Research on the association between GERD and the risk of develo** SS is currently lacking. To our knowledge, this is the first bidirectional MR study evaluating the causal relationship between GERD and SS. In this study, several steps of MR analysis were conducted to satisfy three core assumptions. Regarding assumptions one and two, the instrumental variables were closely related to the exposure and unrelated to any potential confounding factors. We set both threshold and genetic distance threshold limitations when extracting instrumental variables from the GWAS database, ultimately selecting 60 and 3 SNPs closely associated with GERD and SS, respectively, with each SNP being independent of each other. To validate assumption three and ensure the robustness and evidence strength of the MR analysis results, sensitivity analysis and heterogeneity analysis were used to detect and correct potential pleiotropy. It was reassuring that no bias from sources of pleiotropy was found.
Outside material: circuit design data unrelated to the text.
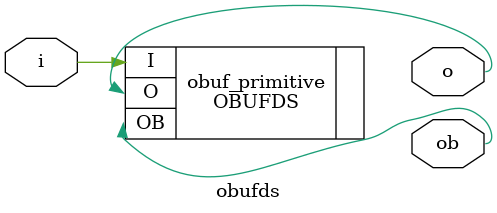
<source format=v>
/**
    "name": "OBUFDS"
    "description": "Differential output buffer on the Artix 7."
    "supportedBoards" : ["Au", "Au+", "AuV2", "PtV2"]
**/
/******************************************************************************

    The MIT License (MIT)

    Copyright (c) 2025 Alchitry

    Permission is hereby granted, free of charge, to any person obtaining a copy
    of this software and associated documentation files (the "Software"), to deal
    in the Software without restriction, including without limitation the rights
    to use, copy, modify, merge, publish, distribute, sublicense, and/or sell
    copies of the Software, and to permit persons to whom the Software is
    furnished to do so, subject to the following conditions:

    The above copyright notice and this permission notice shall be included in
    all copies or substantial portions of the Software.

    THE SOFTWARE IS PROVIDED "AS IS", WITHOUT WARRANTY OF ANY KIND, EXPRESS OR
    IMPLIED, INCLUDING BUT NOT LIMITED TO THE WARRANTIES OF MERCHANTABILITY,
    FITNESS FOR A PARTICULAR PURPOSE AND NONINFRINGEMENT. IN NO EVENT SHALL THE
    AUTHORS OR COPYRIGHT HOLDERS BE LIABLE FOR ANY CLAIM, DAMAGES OR OTHER
    LIABILITY, WHETHER IN AN ACTION OF CONTRACT, TORT OR OTHERWISE, ARISING FROM,
    OUT OF OR IN CONNECTION WITH THE SOFTWARE OR THE USE OR OTHER DEALINGS IN
    THE SOFTWARE.

    *****************************************************************************

    This module wraps the Xilinx OBUFDS primitive to expose it to Lucid.

    See: https://docs.amd.com/r/en-US/ug953-vivado-7series-libraries/OBUFDS
*/
module obufds (
    input i,
    output o,
    output ob
);

    OBUFDS obuf_primitive (.I(i), .O(o), .OB(ob));

endmodule

</source>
This study is designed based on clinical observation, and its results will also have a reference for clinical diagnosis and treatment: 1. We should be alert to the possibility of SS when we find GERD patients. 2. Doctors can first improve the symptoms of GERD in SS patients to control the progression of SS. In the future, we can further study the efficacy and mechanism of GERD therapeutics to improve SS. However, there are still some potential issues and limitations that cannot be resolved in this MR analysis. First, even though we relaxed the screening threshold for SS-related SNPs, the number of SNPs selected was still limited. Although there were no weak instrumental variables (F statistics were all greater than 10), this may have resulted in low statistical power. Second, these GWAS data did not include specific individual information, so we did not perform further subgroup analysis. The population in this study is of European descent, which avoids false associations introduced by population stratification, but it also limits the extrapolation of the results to other ethnicities or races. The global GWAS database is constantly evolving, and in the future, it will be necessary to supplement the sample size and sample information to replicate this study in more racially/ethnically diverse populations to validate the causal association between the two diseases.

Conclusions

In conclusion, this MR study confirmed the genetic association between SS and GERD and suggested that GERD is a risk factor for SS, while SS does not affect GERD. Existing studies have elucidated some pathological mechanisms underlying the association between SS and GERD, but further research is needed to clarify the pathophysiology of the causal relationship between the two.